Workload Estimates for NAS Using the worksheet and guidelines in Chapter 19, we can calculate that our workload requirements are definitely within the mid-range NAS device configuration and probably just under the enterprise NAS solutions. Our calculations indicate that the workload requires the following minimum requirements:
Two network paths
Eleven data paths
An additional path for redundancy (calculated using 10 percent special applications category)
13.2 total logical paths
Comparing total logical paths to data paths = 83 percent
Using the quick estimate NAS Sizing Factor Table in Chapter 19, we select mid-range even though our sizing factor is within the enterprise range. This is based on the special application circumstances and because the aggregate data is below a terabyte and would be physically segmented within the aggregate data capacity estimate. In addition, we considered the workload being further characterized by limited users working with an almost dedicated Gbe network.
The NAS solutions also offer the flexibility of storage incremental selection-for example, installing two large NAS servers and one small server, or one large and two medium- sized servers. These solutions also provide the flexibility of RAID processing, network compatibility, and non-disruption to the existing server configurations. In addition, these solutions can be easily configurable to support the scanning projects and mapped as network drives with the same flexibility. They will also provide a closed, yet remotely accessible, solution for the remote network configurations.

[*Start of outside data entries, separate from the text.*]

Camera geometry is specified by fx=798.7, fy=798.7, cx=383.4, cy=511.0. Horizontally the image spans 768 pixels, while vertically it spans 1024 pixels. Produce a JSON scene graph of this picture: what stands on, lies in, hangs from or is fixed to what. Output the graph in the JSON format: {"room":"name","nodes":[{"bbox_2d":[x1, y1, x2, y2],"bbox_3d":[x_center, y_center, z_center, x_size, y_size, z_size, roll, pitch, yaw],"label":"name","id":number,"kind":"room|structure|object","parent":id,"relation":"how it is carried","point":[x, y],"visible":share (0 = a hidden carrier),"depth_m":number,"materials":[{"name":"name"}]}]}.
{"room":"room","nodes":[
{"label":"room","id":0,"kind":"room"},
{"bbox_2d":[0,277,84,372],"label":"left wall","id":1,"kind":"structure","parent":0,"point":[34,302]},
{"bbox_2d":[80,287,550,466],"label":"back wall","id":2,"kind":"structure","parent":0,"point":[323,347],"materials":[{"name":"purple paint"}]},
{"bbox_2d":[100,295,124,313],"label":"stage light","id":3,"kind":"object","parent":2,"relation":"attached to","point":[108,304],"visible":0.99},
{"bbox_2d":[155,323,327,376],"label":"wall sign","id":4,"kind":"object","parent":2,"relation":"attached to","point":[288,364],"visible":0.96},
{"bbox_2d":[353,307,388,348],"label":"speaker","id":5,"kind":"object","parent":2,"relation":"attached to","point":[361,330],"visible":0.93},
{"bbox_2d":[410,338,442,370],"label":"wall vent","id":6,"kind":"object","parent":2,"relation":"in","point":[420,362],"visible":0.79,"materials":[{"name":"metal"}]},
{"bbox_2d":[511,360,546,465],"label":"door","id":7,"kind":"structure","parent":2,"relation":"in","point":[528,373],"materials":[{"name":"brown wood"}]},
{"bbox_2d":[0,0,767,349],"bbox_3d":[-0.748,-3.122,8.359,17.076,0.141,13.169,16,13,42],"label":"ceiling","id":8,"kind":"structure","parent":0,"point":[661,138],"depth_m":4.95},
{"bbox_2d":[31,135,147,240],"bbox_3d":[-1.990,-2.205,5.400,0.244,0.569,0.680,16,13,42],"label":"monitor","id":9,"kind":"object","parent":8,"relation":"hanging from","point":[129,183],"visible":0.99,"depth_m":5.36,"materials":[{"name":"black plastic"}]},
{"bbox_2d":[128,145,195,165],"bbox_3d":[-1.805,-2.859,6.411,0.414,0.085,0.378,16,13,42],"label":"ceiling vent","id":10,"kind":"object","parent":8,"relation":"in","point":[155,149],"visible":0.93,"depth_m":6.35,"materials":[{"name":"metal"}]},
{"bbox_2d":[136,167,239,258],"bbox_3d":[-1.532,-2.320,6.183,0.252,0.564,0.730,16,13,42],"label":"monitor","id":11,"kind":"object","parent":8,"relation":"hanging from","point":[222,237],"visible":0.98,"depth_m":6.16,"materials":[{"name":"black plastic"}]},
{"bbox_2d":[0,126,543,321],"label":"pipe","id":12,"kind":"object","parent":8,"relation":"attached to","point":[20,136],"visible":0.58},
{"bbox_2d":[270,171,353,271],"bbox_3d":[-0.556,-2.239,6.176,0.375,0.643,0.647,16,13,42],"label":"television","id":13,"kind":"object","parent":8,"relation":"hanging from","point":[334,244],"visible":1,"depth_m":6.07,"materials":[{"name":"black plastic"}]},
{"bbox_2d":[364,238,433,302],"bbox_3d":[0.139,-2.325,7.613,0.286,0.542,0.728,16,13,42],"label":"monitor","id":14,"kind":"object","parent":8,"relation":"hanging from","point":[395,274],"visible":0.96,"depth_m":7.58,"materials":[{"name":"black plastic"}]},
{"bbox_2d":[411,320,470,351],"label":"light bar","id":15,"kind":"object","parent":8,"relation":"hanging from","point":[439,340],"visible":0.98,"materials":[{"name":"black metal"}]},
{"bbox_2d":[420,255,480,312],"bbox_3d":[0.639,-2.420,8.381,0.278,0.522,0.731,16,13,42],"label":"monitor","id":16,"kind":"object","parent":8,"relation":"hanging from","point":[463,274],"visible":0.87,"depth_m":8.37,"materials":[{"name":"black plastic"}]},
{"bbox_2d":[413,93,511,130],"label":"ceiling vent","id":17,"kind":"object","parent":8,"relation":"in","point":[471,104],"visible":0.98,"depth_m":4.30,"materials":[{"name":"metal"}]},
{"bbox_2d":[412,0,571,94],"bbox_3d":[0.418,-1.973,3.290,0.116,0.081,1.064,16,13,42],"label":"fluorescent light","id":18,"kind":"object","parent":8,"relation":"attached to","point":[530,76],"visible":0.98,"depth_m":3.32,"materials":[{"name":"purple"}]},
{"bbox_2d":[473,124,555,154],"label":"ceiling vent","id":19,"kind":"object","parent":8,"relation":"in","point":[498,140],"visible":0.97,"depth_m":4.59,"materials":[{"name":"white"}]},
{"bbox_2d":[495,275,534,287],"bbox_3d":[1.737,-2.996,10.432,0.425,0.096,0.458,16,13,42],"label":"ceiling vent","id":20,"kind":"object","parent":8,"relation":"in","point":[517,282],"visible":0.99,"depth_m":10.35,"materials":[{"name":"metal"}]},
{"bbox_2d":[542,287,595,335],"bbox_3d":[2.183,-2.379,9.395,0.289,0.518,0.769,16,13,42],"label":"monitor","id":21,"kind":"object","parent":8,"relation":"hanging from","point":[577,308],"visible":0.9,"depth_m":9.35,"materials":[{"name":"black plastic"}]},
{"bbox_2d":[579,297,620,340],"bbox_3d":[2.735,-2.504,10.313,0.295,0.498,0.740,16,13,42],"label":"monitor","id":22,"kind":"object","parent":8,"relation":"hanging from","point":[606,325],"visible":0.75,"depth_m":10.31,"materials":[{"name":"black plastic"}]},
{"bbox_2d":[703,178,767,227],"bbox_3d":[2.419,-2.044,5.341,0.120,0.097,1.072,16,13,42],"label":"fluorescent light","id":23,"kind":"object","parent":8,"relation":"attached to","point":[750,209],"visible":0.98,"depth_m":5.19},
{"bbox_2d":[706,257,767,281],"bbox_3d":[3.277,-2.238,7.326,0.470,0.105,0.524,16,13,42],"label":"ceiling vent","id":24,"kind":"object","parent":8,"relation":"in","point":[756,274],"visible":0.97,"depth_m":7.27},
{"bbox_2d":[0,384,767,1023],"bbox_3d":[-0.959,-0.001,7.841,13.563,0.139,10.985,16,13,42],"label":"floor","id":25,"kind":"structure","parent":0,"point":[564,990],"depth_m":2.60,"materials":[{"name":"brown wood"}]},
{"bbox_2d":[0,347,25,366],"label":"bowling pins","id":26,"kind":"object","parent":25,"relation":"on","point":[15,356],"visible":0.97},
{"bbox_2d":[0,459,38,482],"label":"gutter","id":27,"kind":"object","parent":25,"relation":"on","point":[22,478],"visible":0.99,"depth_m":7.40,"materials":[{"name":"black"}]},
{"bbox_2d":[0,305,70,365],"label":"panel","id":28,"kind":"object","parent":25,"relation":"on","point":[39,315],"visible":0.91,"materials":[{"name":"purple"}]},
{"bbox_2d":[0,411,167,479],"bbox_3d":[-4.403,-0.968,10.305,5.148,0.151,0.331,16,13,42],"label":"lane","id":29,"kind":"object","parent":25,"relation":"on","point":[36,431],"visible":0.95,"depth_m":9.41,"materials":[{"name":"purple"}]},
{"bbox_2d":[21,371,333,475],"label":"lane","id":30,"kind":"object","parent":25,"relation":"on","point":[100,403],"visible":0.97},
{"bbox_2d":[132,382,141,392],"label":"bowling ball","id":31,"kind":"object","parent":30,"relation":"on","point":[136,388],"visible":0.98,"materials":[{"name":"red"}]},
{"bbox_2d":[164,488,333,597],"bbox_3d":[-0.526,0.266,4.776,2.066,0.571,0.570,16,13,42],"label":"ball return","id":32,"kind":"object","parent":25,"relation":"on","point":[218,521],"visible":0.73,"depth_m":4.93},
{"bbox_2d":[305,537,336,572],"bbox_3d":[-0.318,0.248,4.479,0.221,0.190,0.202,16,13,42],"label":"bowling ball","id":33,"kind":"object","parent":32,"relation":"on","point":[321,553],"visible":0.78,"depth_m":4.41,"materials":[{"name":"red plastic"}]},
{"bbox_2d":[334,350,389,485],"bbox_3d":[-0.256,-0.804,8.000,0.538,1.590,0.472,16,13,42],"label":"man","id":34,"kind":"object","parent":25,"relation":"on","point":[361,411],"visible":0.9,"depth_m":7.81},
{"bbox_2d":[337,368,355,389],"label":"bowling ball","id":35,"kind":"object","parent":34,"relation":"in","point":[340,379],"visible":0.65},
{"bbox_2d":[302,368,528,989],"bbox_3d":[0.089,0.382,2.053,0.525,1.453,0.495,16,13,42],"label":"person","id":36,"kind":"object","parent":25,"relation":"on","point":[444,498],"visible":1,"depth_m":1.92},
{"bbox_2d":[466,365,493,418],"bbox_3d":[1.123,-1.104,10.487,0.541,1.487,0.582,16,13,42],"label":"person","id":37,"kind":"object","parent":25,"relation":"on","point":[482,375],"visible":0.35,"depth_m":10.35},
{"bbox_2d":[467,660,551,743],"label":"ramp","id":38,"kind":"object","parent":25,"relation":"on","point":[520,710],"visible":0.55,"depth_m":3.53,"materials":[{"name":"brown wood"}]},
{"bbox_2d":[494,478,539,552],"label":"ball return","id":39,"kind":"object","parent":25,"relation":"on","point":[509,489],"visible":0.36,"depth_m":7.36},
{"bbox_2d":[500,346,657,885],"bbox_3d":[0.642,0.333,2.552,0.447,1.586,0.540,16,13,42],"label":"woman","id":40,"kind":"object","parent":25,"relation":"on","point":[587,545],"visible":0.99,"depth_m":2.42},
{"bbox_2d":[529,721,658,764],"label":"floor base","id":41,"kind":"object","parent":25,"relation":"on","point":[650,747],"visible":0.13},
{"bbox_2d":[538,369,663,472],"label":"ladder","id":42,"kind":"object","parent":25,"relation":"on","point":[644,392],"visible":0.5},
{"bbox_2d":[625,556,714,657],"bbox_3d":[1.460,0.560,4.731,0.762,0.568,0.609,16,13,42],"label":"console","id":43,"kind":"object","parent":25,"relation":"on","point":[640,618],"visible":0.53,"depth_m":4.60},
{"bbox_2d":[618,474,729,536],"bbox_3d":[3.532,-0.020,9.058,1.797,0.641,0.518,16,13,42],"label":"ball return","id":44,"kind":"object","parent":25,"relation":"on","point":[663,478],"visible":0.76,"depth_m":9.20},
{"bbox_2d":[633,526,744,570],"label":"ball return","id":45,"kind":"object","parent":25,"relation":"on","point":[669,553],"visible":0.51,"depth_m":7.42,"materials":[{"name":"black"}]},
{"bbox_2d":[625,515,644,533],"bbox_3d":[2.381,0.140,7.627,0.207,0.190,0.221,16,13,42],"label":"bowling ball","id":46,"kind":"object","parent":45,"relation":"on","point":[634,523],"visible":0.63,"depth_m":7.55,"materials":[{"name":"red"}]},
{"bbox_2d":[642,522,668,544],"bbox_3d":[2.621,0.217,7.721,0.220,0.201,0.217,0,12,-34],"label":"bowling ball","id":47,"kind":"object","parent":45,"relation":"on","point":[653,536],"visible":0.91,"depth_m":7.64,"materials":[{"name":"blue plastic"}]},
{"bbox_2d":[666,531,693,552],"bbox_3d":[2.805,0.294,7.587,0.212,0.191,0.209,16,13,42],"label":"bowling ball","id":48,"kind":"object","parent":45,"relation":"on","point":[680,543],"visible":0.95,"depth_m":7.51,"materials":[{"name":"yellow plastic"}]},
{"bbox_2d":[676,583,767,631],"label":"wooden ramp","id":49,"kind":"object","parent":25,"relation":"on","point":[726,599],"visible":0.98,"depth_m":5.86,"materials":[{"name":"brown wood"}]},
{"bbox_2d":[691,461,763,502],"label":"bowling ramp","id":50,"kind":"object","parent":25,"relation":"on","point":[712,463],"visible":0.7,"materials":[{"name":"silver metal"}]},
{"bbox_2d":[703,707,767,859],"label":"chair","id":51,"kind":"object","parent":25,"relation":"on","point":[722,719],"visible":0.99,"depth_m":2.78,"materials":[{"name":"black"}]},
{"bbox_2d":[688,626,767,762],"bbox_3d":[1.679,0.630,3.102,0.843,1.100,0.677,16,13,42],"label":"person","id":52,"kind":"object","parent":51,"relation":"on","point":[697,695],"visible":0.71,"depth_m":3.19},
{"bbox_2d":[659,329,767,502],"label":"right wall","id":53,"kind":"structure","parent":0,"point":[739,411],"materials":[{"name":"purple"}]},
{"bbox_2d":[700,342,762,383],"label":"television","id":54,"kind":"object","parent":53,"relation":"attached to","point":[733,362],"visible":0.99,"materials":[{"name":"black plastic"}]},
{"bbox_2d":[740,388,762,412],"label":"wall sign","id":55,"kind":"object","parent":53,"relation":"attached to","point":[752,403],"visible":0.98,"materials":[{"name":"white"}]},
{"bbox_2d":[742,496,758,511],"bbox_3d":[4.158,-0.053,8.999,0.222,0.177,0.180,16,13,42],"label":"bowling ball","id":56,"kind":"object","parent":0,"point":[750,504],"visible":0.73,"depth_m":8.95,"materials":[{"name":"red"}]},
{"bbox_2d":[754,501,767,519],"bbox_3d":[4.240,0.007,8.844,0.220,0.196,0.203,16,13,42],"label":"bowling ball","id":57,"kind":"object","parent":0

One last word on our estimating process: We recognize the characteristics of the small integrated IT staff and the company's lack of any formal capacity planning activities. The process of workload identification and estimates provides this company a level of direction and planning. The result of this exercise has identified that the mid-range NAS devices can meet the company's workload now and within a limited planning period. However, it also provides an insight into future challenges IIP will encounter, as its staff has become aware that it borders on moving into enterprise solutions of either the NAS type or probably a SAN if the budget for infrastructure can support either.